The second NMA was aimed to explore the influence of the surgical technique and the use of regeneration tools, clustering the papilla elevation only at buccal/palatal side or at both sides and adding or not a regenerative tool. The outcomes of this NMA showed superior results in terms of CAL gain for studies elevating the flap only at buccal/palatal side with or without a regenerative tool applied compared with the studies elevating the flap at both sides (M-MIST/SFA vs MIST/DFA; difference: 0.95 mm (0.33–1.57]; P < 0.05) (M-MIST/SFA + regenerative tool vs MIST/DFA; difference: 0.78 mm (0.14 to 1.41); P < 0.05). It can be speculated that flap surgery involving both buccal and lingual sides decreases wound stability thus hindering the healing process. However, the reader should consider some possible factors incorporated from the single studies that may condition review outcomes, as depth of pockets and anatomy of involved defect. Furthermore, the experimental cluster in NMA grouped several techniques that may lead to possible heterogeneity among procedures (i.e. growth factor, EMD, HA, DBBM) thus limiting the clinical relevance of these results. Conversely, when applying a double flap approach, the addition of regenerative device improves the outcomes compared with the flap surgery alone, thus suggesting the importance of biomaterials in stabilizing the wound area when an access at both sides is mandatory due to extension of the treated defect. Finally, when assessing literature regarding regeneration, it should be taken in mind also that a significant heterogeneity may exist among different clinical centres, thus impacting on the reported outcomes [3].

Limits

The major limit of this review was the great heterogeneity of the techniques in the included studies and the lack of at least two studies comparing the same techniques, thus hindering the possibility to perform a standard meta-analysis.

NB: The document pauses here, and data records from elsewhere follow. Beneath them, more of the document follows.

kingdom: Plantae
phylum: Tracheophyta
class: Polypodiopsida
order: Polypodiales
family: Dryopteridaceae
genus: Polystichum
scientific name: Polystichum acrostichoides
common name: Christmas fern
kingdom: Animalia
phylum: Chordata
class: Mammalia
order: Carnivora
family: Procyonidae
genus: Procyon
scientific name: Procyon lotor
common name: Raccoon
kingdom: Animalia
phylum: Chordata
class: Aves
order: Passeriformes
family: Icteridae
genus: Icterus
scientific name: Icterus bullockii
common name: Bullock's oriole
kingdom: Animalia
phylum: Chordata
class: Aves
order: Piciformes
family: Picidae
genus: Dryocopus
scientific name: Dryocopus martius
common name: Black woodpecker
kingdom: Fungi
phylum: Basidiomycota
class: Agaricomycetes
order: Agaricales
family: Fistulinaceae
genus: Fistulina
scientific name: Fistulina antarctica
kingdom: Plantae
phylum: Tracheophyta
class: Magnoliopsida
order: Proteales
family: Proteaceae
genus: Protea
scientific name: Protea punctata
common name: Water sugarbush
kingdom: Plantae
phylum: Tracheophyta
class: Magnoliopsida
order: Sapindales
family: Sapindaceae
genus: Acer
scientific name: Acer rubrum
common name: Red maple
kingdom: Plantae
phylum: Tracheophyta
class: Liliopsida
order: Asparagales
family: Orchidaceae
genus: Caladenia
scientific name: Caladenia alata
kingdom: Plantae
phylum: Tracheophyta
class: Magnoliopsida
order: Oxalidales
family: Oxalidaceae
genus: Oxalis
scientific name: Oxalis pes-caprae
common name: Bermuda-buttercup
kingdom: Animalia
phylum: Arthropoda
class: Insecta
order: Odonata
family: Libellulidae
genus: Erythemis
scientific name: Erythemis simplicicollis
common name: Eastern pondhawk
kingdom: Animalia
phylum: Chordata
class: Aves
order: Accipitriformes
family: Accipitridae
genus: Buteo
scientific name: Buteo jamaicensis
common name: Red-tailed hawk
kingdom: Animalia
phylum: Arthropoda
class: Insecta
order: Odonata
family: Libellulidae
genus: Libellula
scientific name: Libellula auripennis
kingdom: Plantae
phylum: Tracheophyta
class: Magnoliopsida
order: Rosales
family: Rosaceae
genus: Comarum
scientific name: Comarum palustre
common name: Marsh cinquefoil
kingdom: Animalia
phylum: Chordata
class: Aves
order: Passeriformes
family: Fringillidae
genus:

Furthermore, studies with low risk of bias and long-term outcomes are mandatory.

Conclusions

In conclusion, this study suggests the following:

  1. 1.

    Minimally invasive surgical (MIS) and non-surgical (MINST) periodontal therapy showed promising results in the treatment of residual pocket associated with intra-bony defect.

  2. 2.

    Among surgical procedures, techniques with single flap approach and papilla preservation (M-MIST/SFA) seem to provide better outcomes than the double flap (MIST/DFA).

  3. 3.

    Considering the heterogeneity among included studies, further investigations are necessary to evaluate the possible generalizability of the outcomes.